§ **WORK REQUEST**
Where does the string "down" occur in the records? Copy each line that holds it.

§ **DATASET RECORDS**

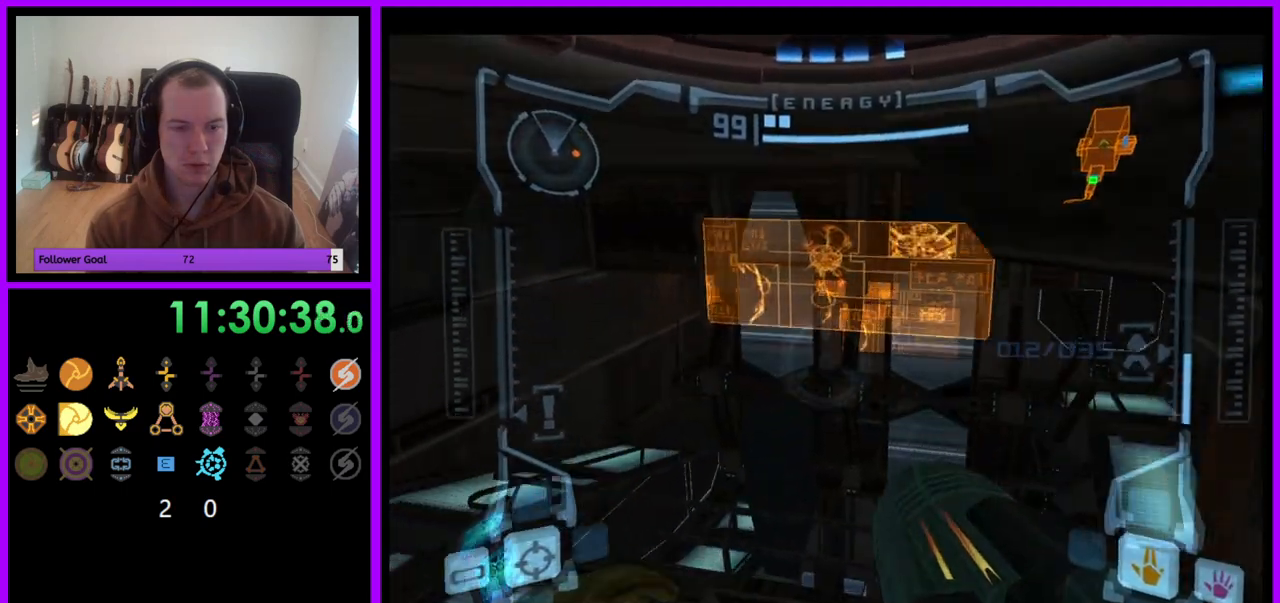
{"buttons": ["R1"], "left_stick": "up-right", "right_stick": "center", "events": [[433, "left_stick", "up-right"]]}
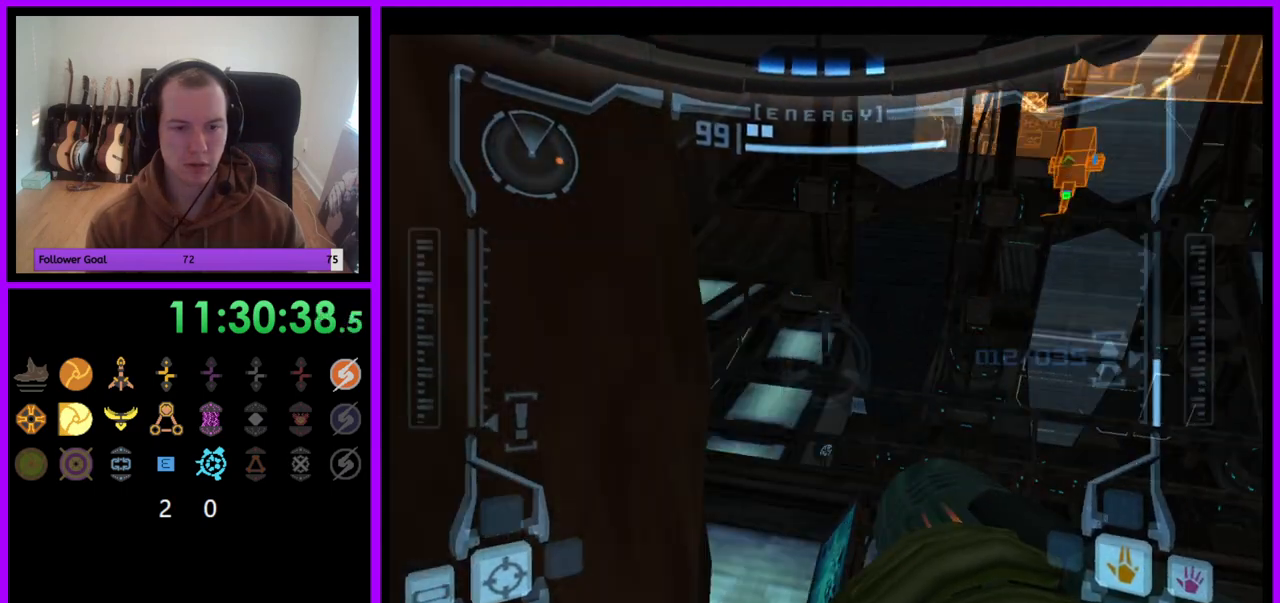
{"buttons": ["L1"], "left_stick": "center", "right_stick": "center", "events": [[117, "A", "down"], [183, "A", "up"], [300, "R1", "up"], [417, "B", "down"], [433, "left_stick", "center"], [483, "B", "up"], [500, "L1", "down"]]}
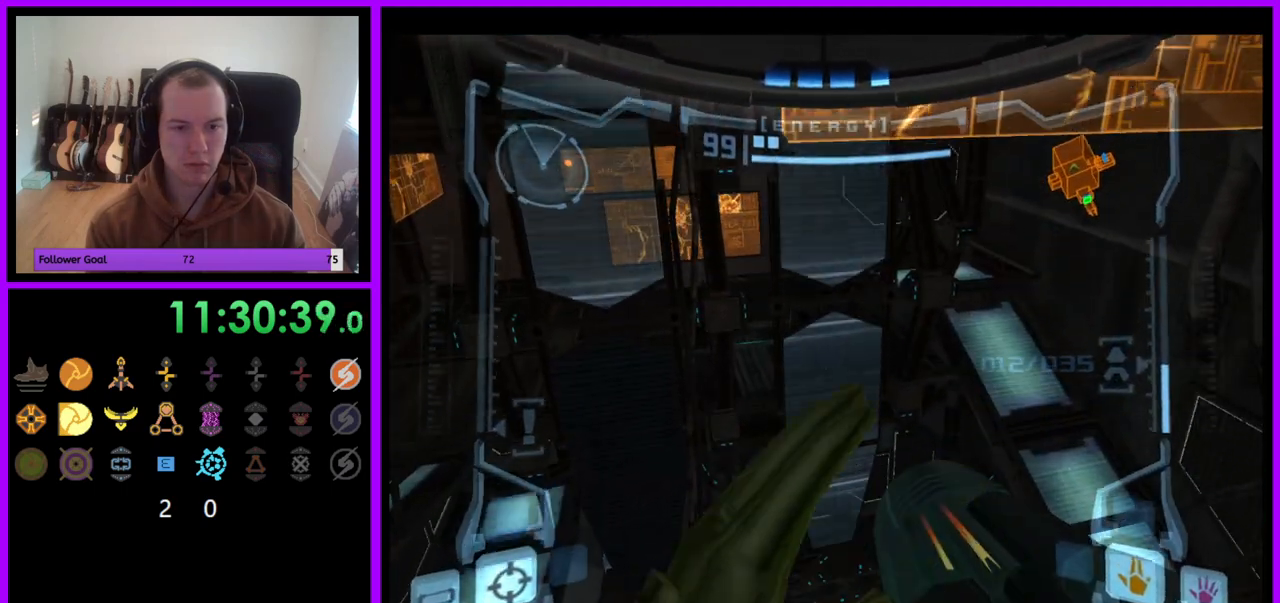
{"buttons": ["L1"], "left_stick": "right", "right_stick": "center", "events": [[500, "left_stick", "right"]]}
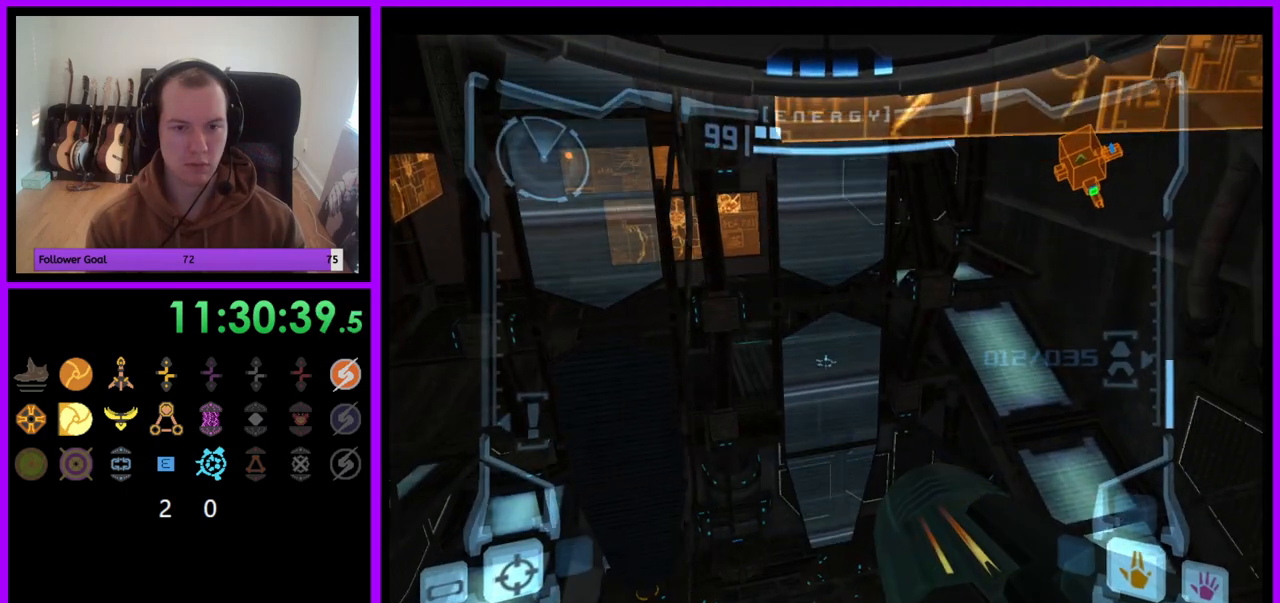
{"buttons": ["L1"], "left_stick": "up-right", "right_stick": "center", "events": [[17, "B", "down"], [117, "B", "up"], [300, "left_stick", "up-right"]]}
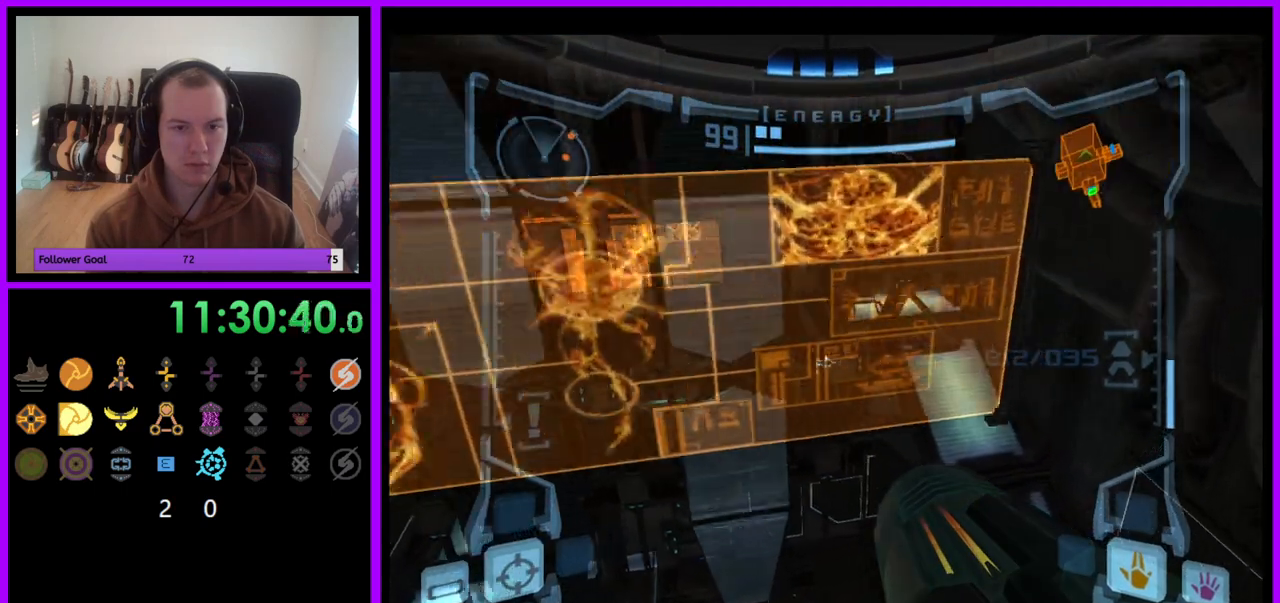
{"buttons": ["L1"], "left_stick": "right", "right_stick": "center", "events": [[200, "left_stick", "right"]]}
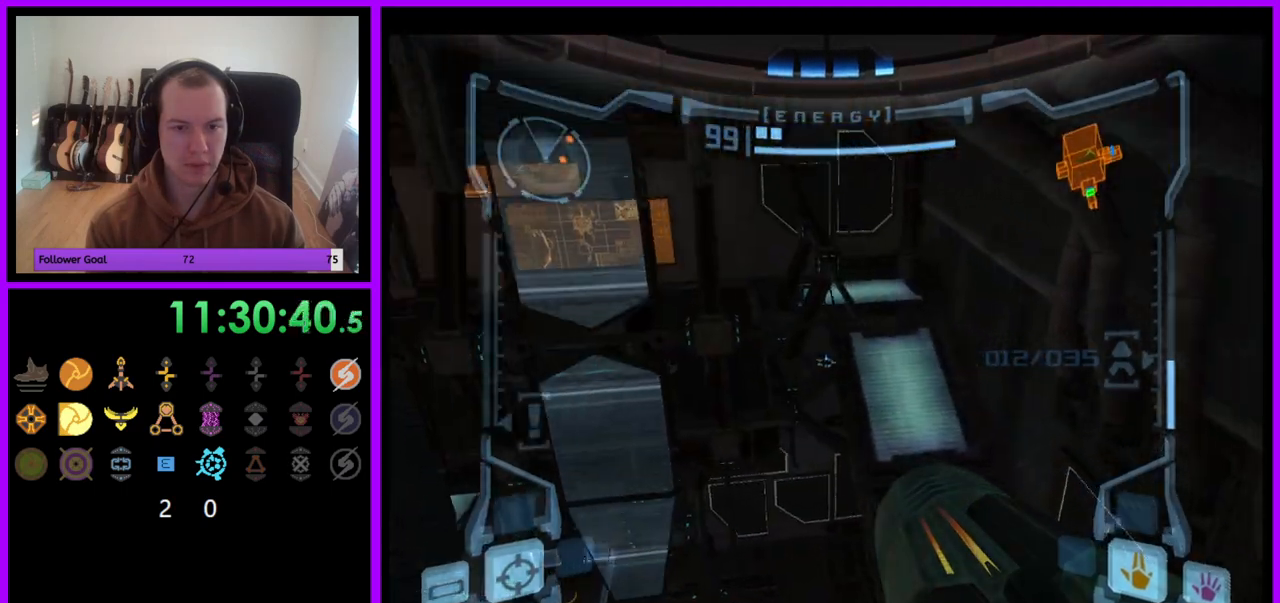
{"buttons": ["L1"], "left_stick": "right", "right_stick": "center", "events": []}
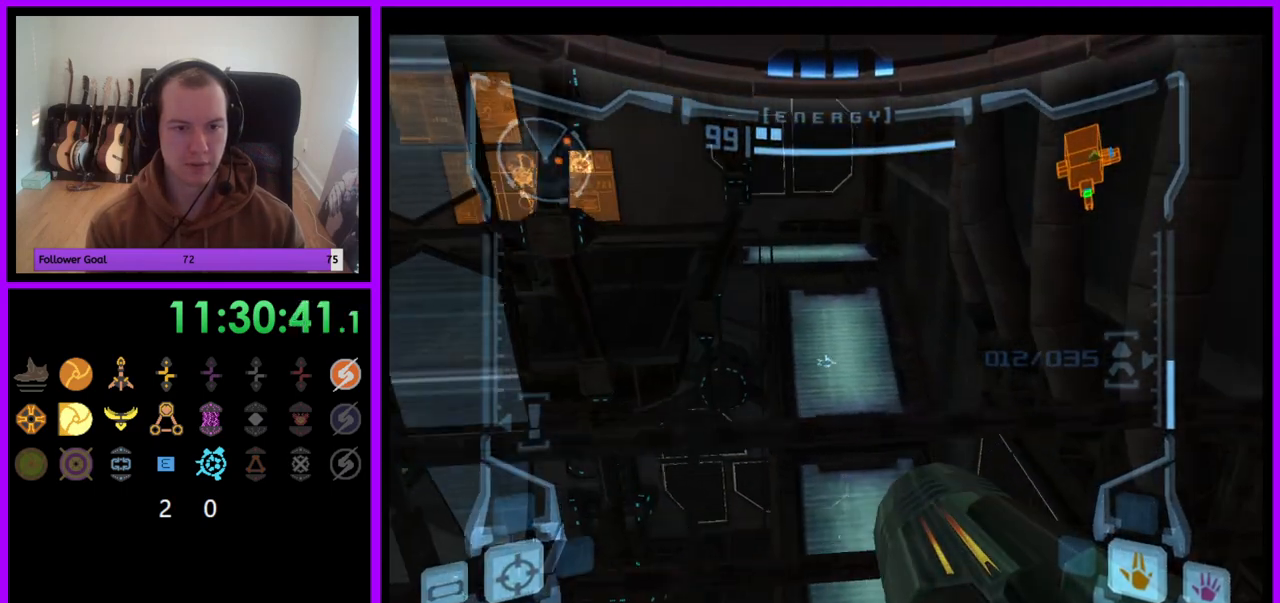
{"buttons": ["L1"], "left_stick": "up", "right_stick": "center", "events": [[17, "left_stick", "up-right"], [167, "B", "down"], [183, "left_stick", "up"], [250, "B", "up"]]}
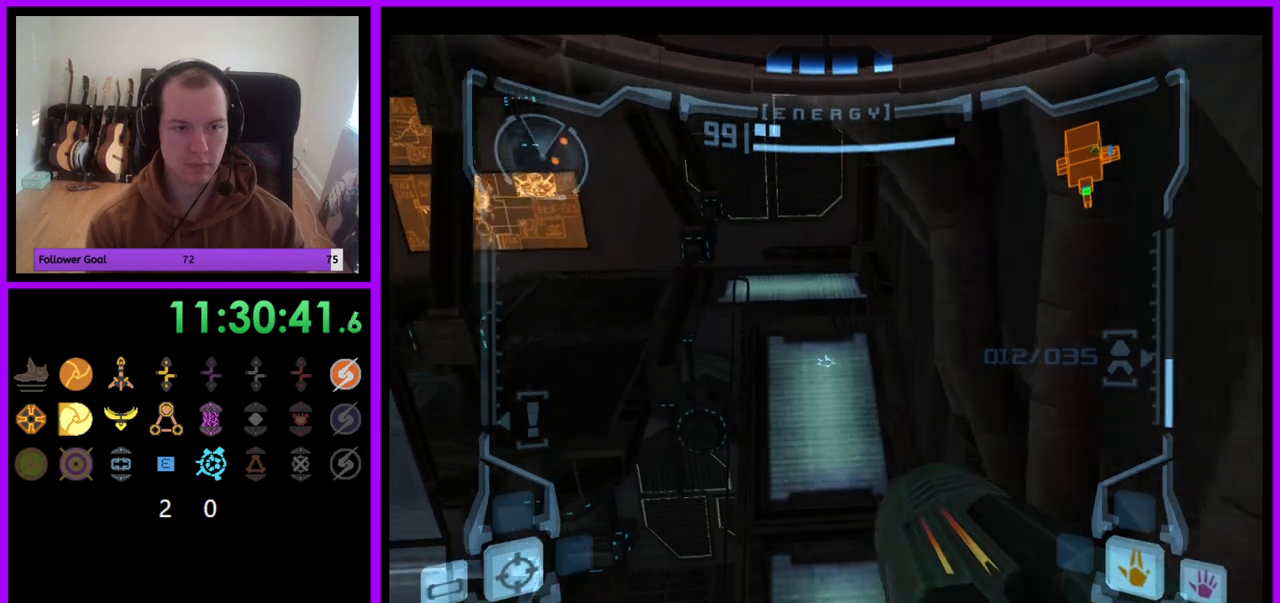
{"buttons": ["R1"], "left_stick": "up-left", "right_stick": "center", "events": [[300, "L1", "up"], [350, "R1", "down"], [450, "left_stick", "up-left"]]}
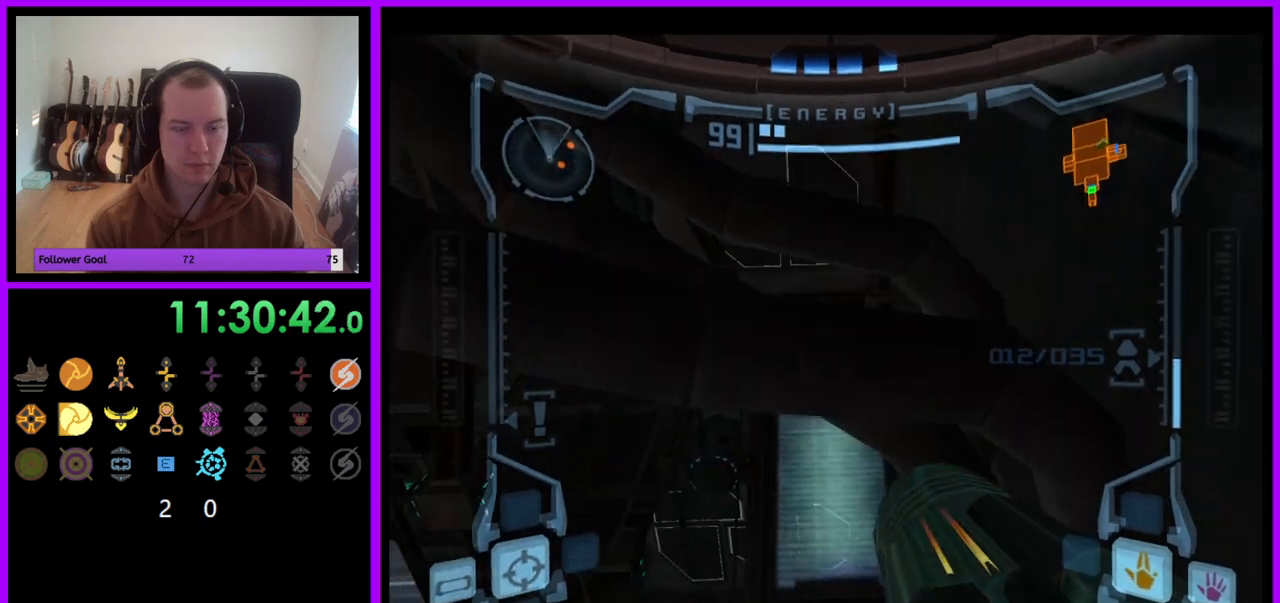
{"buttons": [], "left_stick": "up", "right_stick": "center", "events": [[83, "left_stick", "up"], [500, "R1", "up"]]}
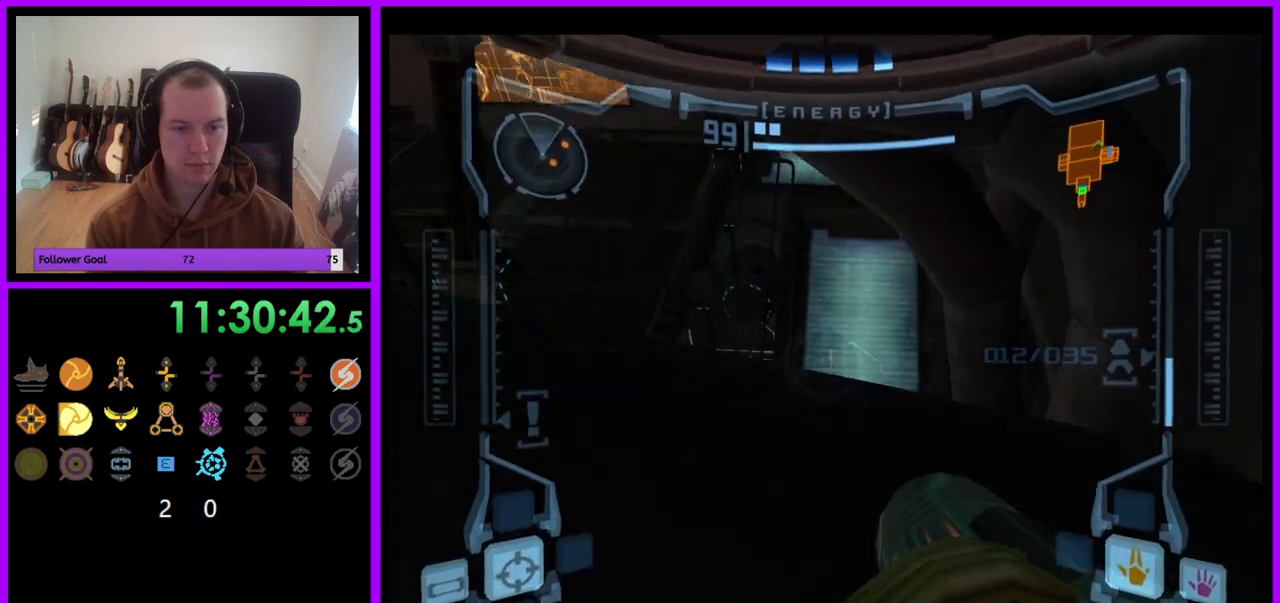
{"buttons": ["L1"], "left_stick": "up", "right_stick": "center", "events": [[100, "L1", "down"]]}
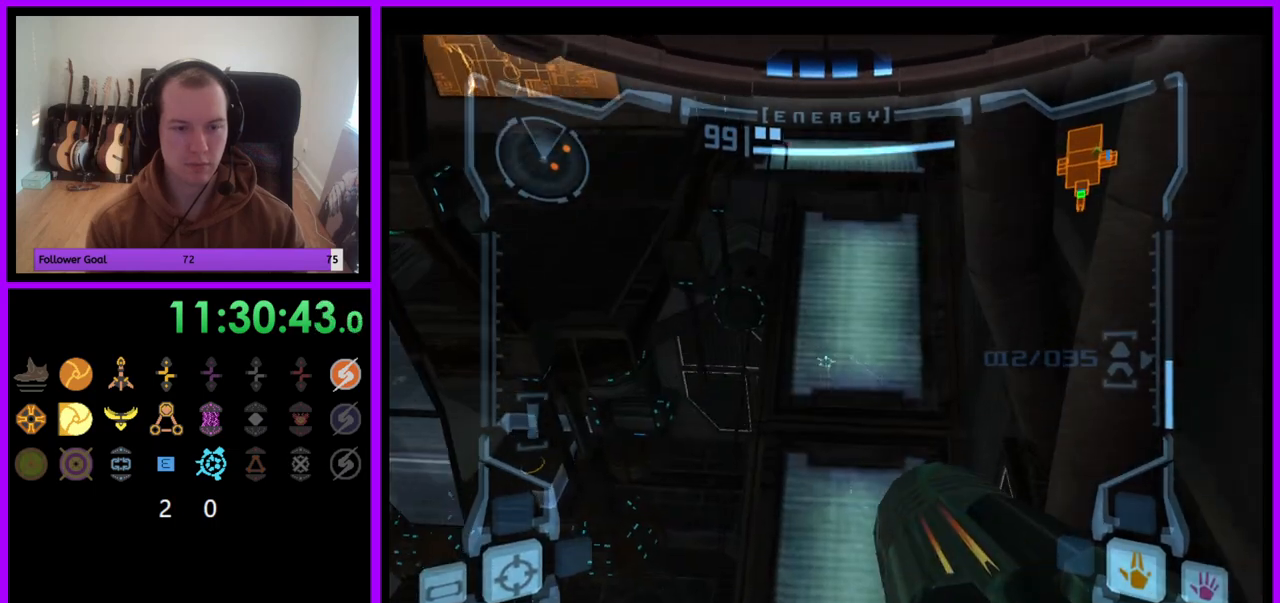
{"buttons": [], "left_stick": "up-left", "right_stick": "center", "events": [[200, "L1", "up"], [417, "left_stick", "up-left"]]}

§ **ANSWER BELOW**
{"buttons": ["L1"], "left_stick": "center", "right_stick": "center", "events": [[117, "A", "down"], [183, "A", "up"], [300, "R1", "up"], [417, "B", "down"], [433, "left_stick", "center"], [483, "B", "up"], [500, "L1", "down"]]}
{"buttons": ["L1"], "left_stick": "up-right", "right_stick": "center", "events": [[17, "B", "down"], [117, "B", "up"], [300, "left_stick", "up-right"]]}
{"buttons": ["L1"], "left_stick": "up", "right_stick": "center", "events": [[17, "left_stick", "up-right"], [167, "B", "down"], [183, "left_stick", "up"], [250, "B", "up"]]}
{"buttons": ["R1"], "left_stick": "up-left", "right_stick": "center", "events": [[300, "L1", "up"], [350, "R1", "down"], [450, "left_stick", "up-left"]]}
{"buttons": ["L1"], "left_stick": "up", "right_stick": "center", "events": [[100, "L1", "down"]]}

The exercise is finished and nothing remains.